Chart 1 shows the rolling three-year annualised returns of the local and global equity markets (both in rand and with dividends reinvested) over the past 40 years. Equity returns have been trending lower since 2015, and this is clearly a source of concern for investors. However, the chart clearly shows that returns are cyclical, with fat years followed by lean years. Over time, there are more fat years than lean ones, and the average annual growth over this entire period is 20%. Staying out of the market means betting against this strong upward trend. You might get it right for a while, but over time the odds are stacked against you.

 

Diversification helps

The impact of equity volatility can of course be cushioned by diversifying across other classes. Taking the other major asset classes in turn, developed market bonds are not attractive despite recent rate rises (though the knee-jerk sell-off in Italian debt created a terrific opportunity for the brave). Local bonds have stood out, delivering 5% year-to-date, 11% over 12 months and 8% per year over three years. But it remains an attractive asset class given high yields and low inflation. The Reserve Bank’s conservative stance of maintaining positive real interest rates also supports local fixed interest returns. Local property, for so long the darling asset class of local investors, slumped 19% this year, largely due to corporate governance and sustainability concerns over the Resilient stable of companies. It means that listed property is barely positive over three years. This too is a sector that has internationalised dramatically over the past decade, with 40% to 50% of revenue generated outside South Africa (depending on the choice of benchmark). The sell-off has created a much more attractive entry level, but the tough operating environment is likely to put downward pressure on distribution growth.

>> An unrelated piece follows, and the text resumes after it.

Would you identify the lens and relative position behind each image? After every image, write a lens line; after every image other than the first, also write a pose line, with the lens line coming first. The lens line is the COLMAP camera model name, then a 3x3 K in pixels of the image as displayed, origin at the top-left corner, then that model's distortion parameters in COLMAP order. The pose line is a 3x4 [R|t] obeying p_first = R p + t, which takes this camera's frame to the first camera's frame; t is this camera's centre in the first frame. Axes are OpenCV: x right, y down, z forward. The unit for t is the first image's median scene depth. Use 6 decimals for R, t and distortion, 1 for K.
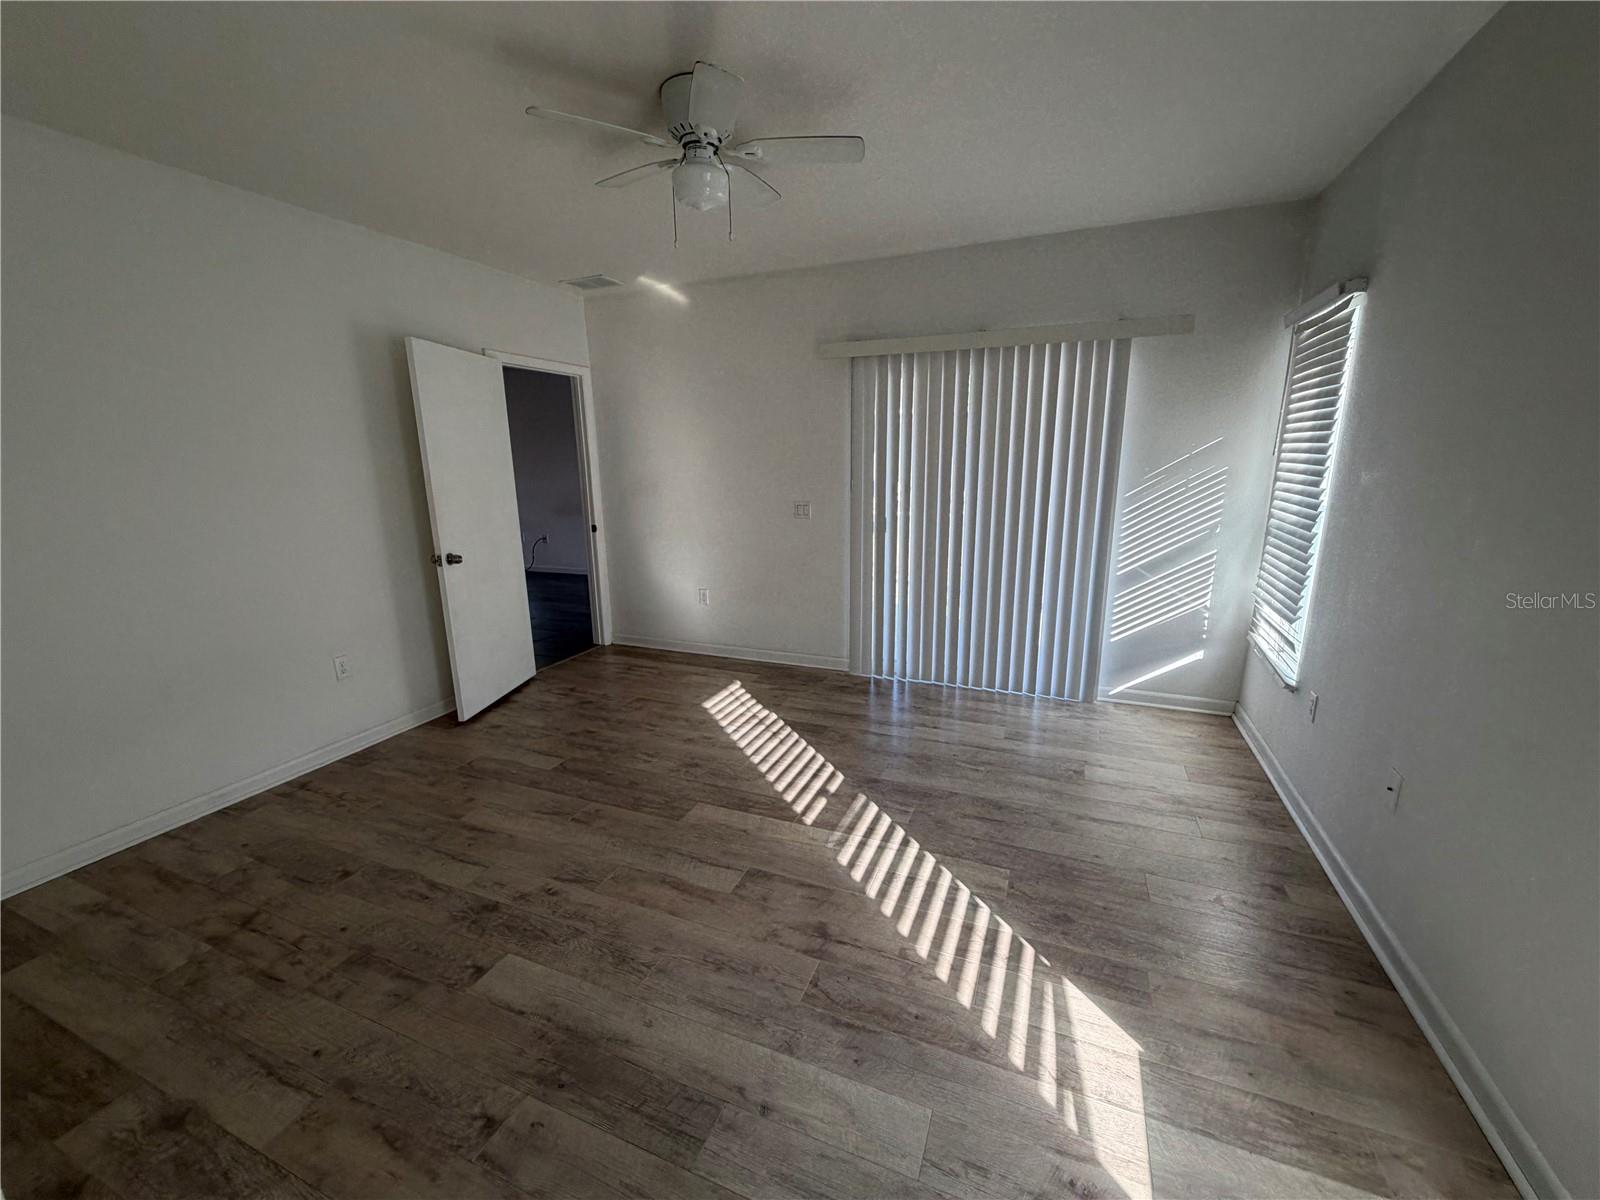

Unfortunately, nobody can manufacture returns (except through running a Ponzi scheme). We have to work with what the market gives us and then attempt to add some value through valuation-based active asset allocation and selecting the right fund managers within each asset class to do security selection. The market has not been giving us much. However, the return outlook from a diversified portfolio has not dramatically and permanently declined.